▶ _What is expected_
Word for word, set down every line of the entries below from the line with "10: (679, 558, 0.81)" to the line with "45: (453, 341, 0.50)", including both, and no other line.

** Opening Source records block **

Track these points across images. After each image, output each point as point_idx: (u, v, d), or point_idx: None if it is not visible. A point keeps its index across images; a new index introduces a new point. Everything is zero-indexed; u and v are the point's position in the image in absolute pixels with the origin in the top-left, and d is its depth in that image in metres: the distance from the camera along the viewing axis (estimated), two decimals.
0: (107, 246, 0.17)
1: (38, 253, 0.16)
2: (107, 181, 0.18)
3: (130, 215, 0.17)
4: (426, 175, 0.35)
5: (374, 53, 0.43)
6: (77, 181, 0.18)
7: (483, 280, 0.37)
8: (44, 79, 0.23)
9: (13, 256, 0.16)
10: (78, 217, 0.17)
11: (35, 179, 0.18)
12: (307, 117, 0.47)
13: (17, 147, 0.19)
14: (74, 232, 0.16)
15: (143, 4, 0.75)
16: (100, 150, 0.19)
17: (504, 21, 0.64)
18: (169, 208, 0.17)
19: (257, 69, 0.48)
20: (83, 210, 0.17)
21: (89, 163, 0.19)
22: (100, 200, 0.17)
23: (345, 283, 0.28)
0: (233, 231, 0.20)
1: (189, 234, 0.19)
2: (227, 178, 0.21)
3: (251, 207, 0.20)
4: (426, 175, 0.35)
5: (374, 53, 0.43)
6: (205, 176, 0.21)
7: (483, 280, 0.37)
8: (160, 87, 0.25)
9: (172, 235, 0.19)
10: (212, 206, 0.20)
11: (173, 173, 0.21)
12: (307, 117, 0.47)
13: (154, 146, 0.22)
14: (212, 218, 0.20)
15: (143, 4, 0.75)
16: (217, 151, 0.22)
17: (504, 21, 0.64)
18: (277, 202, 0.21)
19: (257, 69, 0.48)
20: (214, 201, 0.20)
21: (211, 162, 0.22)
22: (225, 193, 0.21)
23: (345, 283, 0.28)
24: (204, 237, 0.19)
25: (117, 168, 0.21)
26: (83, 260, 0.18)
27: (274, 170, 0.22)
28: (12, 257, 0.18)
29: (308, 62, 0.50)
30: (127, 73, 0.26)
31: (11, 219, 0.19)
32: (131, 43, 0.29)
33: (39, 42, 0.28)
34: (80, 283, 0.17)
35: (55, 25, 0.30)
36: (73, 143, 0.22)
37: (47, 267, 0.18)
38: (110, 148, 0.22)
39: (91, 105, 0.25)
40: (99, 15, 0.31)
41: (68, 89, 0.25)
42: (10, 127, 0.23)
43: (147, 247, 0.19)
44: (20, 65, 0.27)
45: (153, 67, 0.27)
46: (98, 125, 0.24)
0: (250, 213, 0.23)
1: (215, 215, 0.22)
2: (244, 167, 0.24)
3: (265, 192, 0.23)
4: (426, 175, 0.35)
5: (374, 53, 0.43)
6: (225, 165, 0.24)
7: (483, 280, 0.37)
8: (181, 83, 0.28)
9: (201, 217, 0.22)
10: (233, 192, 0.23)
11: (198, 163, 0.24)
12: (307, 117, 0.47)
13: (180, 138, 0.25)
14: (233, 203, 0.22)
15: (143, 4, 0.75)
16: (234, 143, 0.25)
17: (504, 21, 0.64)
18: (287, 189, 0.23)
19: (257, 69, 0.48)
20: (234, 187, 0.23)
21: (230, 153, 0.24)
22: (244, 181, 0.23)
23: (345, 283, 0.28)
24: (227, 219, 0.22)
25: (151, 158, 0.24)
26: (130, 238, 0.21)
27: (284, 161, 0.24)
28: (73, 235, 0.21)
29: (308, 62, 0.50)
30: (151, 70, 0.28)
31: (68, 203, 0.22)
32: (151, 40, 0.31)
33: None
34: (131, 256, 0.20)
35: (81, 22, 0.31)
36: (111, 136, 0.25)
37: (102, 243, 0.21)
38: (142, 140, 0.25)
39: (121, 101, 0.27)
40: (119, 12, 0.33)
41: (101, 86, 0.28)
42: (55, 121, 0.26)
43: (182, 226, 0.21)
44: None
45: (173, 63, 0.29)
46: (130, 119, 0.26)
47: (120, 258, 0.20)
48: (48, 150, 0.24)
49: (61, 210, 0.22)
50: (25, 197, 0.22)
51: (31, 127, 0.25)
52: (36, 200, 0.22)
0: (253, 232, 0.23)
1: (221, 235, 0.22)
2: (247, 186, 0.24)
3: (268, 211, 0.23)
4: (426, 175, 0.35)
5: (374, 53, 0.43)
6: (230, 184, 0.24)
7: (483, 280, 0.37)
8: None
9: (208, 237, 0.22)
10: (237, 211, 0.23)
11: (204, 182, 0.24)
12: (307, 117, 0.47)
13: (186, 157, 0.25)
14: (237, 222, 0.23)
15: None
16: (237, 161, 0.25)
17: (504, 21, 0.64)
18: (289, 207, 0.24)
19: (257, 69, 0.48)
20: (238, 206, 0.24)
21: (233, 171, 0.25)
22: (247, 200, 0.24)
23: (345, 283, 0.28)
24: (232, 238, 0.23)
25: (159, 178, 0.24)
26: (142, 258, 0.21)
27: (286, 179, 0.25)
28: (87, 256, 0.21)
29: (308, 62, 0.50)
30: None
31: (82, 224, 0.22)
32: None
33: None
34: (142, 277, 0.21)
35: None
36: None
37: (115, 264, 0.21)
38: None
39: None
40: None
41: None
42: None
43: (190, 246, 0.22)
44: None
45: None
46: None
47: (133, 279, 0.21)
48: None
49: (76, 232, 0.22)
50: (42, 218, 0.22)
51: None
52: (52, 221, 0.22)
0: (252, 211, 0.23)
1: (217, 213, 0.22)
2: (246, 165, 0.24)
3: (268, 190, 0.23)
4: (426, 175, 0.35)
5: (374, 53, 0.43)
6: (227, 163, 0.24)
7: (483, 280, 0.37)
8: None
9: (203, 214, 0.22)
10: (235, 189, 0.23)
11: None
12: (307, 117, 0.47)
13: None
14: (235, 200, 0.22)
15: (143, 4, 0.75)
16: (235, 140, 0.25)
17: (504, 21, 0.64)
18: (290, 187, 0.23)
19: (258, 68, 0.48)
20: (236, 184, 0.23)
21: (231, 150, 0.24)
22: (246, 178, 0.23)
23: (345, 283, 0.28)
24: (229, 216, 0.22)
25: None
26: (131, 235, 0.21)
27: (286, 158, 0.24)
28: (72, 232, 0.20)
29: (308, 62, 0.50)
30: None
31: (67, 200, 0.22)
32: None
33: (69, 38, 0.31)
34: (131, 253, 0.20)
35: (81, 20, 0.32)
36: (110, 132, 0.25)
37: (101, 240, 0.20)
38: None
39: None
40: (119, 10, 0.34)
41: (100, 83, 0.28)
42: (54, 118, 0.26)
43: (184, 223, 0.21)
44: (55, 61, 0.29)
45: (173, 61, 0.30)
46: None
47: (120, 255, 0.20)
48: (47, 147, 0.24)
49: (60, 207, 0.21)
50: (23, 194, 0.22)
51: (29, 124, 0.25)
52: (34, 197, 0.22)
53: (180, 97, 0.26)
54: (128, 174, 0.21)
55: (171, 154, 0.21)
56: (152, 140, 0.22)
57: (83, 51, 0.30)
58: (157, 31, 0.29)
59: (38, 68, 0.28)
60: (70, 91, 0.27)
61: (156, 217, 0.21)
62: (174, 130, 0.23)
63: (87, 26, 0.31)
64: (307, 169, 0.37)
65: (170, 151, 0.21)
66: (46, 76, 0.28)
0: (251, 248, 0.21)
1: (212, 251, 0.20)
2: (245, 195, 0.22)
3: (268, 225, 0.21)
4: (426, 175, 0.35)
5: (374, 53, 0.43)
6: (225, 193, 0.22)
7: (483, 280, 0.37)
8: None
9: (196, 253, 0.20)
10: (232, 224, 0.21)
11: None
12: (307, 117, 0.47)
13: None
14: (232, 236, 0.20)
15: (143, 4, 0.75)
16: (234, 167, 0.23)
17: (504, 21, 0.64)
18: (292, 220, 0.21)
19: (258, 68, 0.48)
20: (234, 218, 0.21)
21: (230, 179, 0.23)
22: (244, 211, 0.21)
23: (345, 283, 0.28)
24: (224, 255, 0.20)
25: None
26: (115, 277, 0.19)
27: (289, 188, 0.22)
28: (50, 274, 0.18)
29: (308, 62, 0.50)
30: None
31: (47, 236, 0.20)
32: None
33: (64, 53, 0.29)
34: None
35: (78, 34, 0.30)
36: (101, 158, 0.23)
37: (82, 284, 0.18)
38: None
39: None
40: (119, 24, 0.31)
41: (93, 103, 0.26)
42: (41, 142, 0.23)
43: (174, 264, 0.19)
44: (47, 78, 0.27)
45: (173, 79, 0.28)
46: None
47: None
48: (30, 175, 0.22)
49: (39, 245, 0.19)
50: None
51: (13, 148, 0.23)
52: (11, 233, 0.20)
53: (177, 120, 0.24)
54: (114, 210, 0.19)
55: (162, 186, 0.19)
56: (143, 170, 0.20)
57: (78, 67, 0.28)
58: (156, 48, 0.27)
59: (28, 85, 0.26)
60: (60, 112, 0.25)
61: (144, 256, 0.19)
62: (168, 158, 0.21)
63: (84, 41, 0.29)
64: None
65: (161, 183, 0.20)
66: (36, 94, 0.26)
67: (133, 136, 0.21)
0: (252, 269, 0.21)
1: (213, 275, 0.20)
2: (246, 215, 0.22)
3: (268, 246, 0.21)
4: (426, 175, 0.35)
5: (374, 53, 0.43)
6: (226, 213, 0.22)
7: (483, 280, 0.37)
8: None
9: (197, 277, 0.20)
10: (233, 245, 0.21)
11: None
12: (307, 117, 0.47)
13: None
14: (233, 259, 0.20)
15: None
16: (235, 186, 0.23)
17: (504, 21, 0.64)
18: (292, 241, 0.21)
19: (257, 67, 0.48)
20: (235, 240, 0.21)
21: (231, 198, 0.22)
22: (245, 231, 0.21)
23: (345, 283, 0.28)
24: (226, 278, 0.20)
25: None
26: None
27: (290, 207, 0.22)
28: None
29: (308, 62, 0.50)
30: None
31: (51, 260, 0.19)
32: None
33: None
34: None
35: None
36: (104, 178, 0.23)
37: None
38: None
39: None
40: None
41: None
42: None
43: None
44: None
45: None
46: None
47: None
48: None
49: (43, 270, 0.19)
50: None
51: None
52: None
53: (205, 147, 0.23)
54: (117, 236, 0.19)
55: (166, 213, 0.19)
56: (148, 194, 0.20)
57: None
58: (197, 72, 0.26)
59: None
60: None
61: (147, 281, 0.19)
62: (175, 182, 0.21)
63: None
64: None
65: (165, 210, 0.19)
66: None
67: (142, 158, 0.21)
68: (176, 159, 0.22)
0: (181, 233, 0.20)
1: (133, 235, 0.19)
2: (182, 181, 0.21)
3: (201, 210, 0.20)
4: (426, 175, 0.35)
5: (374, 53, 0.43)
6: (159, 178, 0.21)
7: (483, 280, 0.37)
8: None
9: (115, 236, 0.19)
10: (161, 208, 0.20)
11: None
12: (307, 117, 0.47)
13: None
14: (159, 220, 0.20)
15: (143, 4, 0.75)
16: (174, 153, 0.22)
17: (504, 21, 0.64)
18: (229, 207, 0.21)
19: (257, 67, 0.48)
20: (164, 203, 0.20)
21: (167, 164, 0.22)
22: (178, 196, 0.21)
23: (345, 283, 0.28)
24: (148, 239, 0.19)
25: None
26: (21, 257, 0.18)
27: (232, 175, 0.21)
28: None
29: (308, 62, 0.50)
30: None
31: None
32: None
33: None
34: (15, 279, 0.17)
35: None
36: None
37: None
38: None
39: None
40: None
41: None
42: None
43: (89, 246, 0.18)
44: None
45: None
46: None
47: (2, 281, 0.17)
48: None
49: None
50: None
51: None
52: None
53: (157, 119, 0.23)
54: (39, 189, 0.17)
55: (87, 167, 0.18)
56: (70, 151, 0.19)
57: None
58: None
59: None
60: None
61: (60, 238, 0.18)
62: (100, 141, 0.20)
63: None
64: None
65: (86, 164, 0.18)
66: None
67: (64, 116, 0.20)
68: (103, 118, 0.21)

** Closing Source records block **
** Opening Source records block **

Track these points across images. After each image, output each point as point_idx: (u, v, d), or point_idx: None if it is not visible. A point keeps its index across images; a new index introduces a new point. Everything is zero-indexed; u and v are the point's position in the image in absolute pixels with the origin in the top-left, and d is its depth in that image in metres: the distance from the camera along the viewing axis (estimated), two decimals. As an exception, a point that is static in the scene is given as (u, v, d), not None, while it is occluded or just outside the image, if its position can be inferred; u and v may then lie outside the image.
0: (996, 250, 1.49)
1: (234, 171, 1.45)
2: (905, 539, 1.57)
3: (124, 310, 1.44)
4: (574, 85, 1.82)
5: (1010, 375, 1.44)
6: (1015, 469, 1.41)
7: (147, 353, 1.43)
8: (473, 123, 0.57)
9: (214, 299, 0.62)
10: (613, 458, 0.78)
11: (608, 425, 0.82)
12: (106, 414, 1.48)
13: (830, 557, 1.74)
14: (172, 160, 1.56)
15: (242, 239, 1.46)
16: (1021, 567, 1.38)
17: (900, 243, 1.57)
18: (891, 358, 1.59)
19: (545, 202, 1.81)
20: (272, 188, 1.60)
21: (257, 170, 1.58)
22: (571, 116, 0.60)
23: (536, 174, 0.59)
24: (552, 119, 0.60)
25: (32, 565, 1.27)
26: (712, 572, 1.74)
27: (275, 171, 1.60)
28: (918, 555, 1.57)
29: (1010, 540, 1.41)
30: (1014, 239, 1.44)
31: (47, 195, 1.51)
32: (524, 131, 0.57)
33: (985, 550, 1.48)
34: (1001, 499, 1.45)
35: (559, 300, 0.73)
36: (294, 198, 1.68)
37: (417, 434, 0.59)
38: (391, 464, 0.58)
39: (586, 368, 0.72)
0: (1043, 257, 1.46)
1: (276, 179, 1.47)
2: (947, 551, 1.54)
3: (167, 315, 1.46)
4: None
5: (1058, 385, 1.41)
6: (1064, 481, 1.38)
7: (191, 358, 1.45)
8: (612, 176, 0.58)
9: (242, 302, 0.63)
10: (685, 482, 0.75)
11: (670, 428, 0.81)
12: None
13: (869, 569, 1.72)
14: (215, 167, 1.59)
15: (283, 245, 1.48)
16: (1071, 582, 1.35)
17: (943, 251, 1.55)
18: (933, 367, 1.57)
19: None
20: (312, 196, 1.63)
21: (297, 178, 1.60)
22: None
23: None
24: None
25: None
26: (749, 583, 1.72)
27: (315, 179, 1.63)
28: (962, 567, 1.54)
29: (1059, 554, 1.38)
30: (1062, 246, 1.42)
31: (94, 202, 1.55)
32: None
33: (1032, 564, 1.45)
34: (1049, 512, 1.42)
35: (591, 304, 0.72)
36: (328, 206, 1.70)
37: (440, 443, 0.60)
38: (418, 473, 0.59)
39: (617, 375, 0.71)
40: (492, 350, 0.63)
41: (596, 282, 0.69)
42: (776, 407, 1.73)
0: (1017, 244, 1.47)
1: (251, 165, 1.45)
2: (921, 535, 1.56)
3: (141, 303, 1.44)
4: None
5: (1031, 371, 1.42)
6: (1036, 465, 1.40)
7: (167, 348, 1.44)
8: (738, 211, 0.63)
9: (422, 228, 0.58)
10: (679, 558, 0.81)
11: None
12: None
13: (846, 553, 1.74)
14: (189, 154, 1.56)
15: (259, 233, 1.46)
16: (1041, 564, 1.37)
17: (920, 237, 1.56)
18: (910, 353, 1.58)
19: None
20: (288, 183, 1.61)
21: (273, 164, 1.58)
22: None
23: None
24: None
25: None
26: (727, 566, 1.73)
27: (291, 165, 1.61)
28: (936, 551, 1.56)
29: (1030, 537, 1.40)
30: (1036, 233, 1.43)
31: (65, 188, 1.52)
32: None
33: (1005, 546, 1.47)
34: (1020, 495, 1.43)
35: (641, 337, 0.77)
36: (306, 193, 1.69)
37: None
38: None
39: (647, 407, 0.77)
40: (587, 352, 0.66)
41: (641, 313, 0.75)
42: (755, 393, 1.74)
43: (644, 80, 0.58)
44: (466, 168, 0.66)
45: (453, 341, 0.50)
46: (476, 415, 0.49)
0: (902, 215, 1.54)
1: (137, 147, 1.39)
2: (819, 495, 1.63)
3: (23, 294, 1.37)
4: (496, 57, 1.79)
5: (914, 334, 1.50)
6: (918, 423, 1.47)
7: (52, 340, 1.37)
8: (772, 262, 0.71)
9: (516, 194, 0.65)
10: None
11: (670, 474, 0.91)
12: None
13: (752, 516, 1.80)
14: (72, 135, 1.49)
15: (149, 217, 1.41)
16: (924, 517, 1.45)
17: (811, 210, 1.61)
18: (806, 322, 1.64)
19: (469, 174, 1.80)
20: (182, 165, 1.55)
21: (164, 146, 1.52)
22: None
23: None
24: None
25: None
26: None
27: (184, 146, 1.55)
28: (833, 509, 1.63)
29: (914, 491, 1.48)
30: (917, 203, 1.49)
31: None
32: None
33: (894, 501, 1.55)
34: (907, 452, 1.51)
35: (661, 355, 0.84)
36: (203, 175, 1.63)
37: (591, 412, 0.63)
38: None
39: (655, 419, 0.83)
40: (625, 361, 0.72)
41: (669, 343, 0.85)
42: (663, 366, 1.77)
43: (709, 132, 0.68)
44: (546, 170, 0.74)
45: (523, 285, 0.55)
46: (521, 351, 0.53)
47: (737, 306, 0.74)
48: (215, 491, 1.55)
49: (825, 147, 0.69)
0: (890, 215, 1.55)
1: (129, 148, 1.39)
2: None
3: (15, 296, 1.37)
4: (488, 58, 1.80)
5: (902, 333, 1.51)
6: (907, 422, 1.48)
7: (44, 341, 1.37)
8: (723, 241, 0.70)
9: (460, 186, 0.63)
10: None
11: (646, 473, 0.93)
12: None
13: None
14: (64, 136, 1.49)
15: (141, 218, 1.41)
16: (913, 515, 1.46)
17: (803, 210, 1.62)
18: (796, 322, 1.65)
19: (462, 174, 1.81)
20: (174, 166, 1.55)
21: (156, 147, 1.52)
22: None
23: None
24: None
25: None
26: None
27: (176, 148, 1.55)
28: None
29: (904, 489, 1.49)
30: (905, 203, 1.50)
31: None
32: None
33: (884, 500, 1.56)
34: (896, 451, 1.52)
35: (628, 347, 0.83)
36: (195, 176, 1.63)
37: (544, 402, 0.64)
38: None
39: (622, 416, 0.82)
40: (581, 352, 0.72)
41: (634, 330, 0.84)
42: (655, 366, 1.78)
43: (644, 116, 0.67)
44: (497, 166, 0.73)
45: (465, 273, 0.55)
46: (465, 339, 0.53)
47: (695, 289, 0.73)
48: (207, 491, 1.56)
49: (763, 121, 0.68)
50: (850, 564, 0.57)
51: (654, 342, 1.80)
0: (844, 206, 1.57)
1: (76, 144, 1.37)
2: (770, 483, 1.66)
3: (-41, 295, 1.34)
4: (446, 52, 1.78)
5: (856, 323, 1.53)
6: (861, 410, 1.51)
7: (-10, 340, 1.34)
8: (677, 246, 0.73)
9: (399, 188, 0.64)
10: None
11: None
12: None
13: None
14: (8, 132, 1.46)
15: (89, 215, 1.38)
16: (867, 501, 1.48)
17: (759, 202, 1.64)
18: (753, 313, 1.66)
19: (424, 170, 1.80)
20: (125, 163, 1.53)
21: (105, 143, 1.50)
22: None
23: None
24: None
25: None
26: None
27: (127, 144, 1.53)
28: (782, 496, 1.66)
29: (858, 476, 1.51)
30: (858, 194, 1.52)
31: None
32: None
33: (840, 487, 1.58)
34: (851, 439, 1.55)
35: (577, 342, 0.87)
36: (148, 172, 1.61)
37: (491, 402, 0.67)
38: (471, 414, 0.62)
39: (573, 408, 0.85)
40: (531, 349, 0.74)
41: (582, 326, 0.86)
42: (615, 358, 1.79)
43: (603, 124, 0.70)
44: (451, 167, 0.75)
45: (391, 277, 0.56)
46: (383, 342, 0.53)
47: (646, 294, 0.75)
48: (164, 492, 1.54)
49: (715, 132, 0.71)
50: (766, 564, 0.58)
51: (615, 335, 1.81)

** Closing Source records block **

▶ _Result_
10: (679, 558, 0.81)
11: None
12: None
13: (846, 553, 1.74)
14: (189, 154, 1.56)
15: (259, 233, 1.46)
16: (1041, 564, 1.37)
17: (920, 237, 1.56)
18: (910, 353, 1.58)
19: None
20: (288, 183, 1.61)
21: (273, 164, 1.58)
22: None
23: None
24: None
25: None
26: (727, 566, 1.73)
27: (291, 165, 1.61)
28: (936, 551, 1.56)
29: (1030, 537, 1.40)
30: (1036, 233, 1.43)
31: (65, 188, 1.52)
32: None
33: (1005, 546, 1.47)
34: (1020, 495, 1.43)
35: (641, 337, 0.77)
36: (306, 193, 1.69)
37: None
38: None
39: (647, 407, 0.77)
40: (587, 352, 0.66)
41: (641, 313, 0.75)
42: (755, 393, 1.74)
43: (644, 80, 0.58)
44: (466, 168, 0.66)
45: (453, 341, 0.50)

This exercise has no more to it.